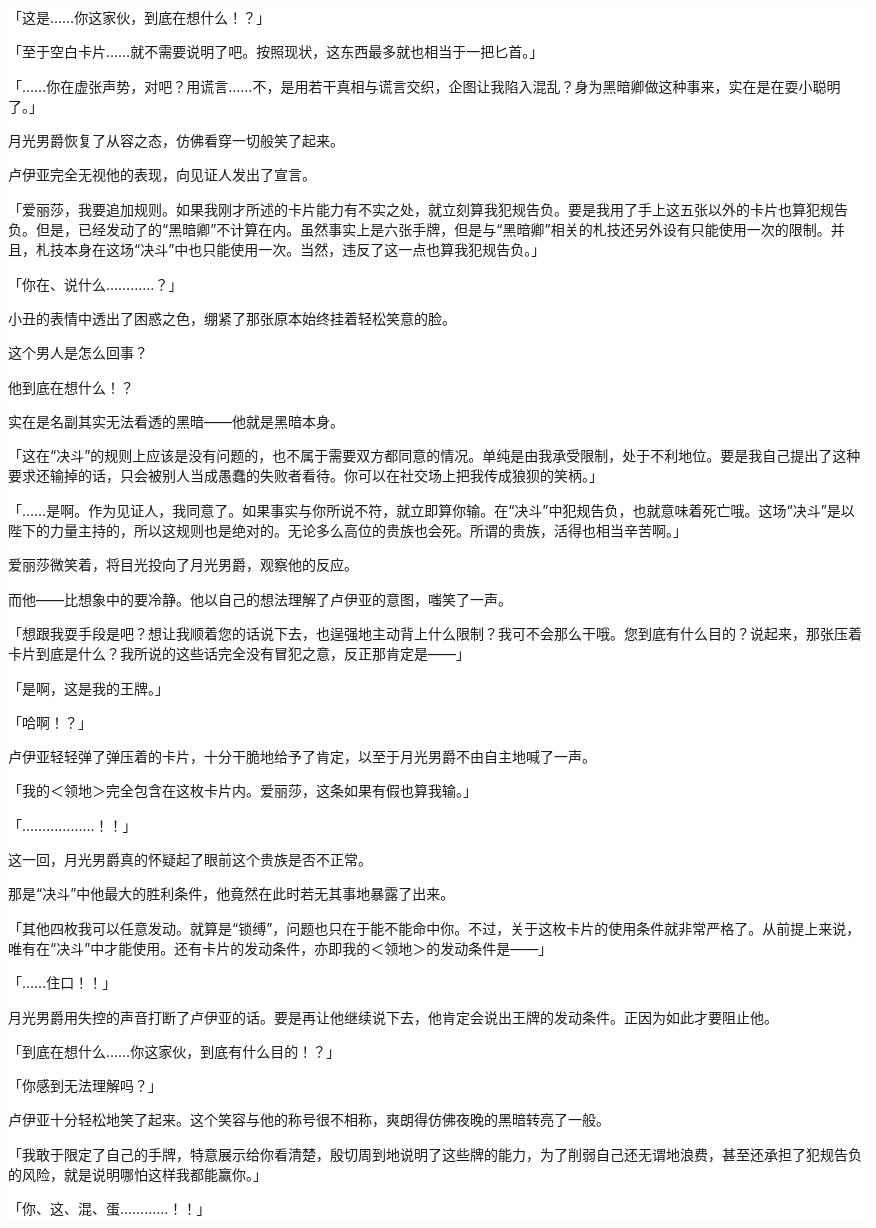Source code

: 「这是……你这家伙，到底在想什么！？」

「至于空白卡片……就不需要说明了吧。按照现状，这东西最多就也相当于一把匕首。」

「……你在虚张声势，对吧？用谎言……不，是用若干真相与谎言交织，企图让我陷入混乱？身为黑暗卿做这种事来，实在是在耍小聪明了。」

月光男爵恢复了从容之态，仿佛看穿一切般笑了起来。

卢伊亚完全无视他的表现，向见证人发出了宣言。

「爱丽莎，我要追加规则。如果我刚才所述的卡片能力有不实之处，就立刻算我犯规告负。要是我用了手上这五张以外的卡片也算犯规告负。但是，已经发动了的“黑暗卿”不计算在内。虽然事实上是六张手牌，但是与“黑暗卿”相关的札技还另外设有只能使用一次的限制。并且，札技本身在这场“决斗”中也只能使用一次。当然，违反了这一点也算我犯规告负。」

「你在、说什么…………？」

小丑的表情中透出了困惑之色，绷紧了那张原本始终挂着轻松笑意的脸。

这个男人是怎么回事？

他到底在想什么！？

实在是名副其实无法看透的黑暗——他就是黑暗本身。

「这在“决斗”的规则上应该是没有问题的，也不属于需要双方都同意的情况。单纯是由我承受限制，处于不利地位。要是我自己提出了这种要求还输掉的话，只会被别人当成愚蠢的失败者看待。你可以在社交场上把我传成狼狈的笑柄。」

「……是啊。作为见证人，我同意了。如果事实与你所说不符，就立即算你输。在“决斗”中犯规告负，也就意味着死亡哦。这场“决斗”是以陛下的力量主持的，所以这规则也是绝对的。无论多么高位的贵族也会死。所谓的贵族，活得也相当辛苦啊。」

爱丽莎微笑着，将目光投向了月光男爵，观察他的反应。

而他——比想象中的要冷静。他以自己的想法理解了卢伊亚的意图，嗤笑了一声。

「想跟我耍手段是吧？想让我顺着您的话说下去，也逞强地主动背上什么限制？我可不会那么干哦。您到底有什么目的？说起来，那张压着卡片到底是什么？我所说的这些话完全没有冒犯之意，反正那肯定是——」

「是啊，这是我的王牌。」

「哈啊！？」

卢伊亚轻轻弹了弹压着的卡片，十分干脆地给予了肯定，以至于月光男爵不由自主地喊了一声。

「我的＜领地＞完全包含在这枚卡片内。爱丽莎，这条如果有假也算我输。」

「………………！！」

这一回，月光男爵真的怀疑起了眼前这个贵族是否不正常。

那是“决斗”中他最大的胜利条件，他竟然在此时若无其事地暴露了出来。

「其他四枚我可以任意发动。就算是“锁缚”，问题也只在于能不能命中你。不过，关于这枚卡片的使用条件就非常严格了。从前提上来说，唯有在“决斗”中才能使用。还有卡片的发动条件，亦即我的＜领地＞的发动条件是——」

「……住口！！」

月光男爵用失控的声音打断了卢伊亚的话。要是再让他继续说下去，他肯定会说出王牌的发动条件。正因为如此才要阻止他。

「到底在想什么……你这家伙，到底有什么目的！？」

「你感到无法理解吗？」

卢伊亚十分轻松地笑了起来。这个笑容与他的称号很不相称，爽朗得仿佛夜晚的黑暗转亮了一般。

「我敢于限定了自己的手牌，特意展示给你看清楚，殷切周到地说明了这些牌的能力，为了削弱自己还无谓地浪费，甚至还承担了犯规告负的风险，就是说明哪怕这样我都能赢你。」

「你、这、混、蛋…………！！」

________________________________________

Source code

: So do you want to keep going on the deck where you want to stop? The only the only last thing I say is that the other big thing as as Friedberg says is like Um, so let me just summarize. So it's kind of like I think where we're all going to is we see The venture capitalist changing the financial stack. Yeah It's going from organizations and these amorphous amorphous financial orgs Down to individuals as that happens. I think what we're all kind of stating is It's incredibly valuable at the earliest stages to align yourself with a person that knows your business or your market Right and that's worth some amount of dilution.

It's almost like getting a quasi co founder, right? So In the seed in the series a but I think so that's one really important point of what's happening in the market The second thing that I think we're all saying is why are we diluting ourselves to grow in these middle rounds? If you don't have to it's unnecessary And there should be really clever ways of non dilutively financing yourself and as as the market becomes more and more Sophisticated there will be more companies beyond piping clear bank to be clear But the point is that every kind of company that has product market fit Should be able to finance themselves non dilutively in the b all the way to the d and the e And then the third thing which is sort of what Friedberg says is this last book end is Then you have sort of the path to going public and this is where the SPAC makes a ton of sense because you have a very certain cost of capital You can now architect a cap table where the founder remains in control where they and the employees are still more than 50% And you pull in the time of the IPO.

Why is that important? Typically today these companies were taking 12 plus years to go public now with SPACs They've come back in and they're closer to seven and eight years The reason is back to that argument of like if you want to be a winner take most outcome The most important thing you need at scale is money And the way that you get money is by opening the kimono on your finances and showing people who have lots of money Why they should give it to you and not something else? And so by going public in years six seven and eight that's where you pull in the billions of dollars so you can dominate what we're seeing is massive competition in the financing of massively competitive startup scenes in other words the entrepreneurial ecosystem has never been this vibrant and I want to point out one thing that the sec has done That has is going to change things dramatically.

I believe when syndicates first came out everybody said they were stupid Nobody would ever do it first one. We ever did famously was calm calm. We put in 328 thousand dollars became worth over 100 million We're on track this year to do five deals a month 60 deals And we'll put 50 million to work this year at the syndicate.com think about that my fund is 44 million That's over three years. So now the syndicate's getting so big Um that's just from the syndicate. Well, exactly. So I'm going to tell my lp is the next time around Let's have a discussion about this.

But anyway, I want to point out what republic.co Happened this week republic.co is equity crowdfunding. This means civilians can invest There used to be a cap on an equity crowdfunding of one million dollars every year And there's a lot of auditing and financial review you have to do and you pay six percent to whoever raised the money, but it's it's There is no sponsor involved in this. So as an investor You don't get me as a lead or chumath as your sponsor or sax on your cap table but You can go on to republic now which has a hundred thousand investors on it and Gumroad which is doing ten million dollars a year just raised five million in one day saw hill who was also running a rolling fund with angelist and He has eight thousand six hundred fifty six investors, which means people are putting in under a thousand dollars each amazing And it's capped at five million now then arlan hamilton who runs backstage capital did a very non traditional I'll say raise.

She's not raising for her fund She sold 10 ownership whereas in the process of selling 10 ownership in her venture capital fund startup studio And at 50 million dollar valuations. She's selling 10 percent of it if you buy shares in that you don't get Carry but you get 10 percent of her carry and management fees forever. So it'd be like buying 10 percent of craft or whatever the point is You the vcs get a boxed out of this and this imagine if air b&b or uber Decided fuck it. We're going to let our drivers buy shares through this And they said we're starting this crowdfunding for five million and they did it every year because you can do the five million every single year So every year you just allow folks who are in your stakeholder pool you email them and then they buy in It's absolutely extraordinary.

________________________________________

Copy word for word the rows from the line containing "amount of dilution." through the line containing "It's almost like", keeping both of those lines.

: So do you want to keep going on the deck where you want to stop? The only the only last thing I say is that the other big thing as as Friedberg says is like Um, so let me just summarize. So it's kind of like I think where we're all going to is we see The venture capitalist changing the financial stack. Yeah It's going from organizations and these amorphous amorphous financial orgs Down to individuals as that happens. I think what we're all kind of stating is It's incredibly valuable at the earliest stages to align yourself with a person that knows your business or your market Right and that's worth some amount of dilution.

It's almost like getting a quasi co founder, right? So In the seed in the series a but I think so that's one really important point of what's happening in the market The second thing that I think we're all saying is why are we diluting ourselves to grow in these middle rounds? If you don't have to it's unnecessary And there should be really clever ways of non dilutively financing yourself and as as the market becomes more and more Sophisticated there will be more companies beyond piping clear bank to be clear But the point is that every kind of company that has product market fit Should be able to finance themselves non dilutively in the b all the way to the d and the e And then the third thing which is sort of what Friedberg says is this last book end is Then you have sort of the path to going public and this is where the SPAC makes a ton of sense because you have a very certain cost of capital You can now architect a cap table where the founder remains in control where they and the employees are still more than 50% And you pull in the time of the IPO.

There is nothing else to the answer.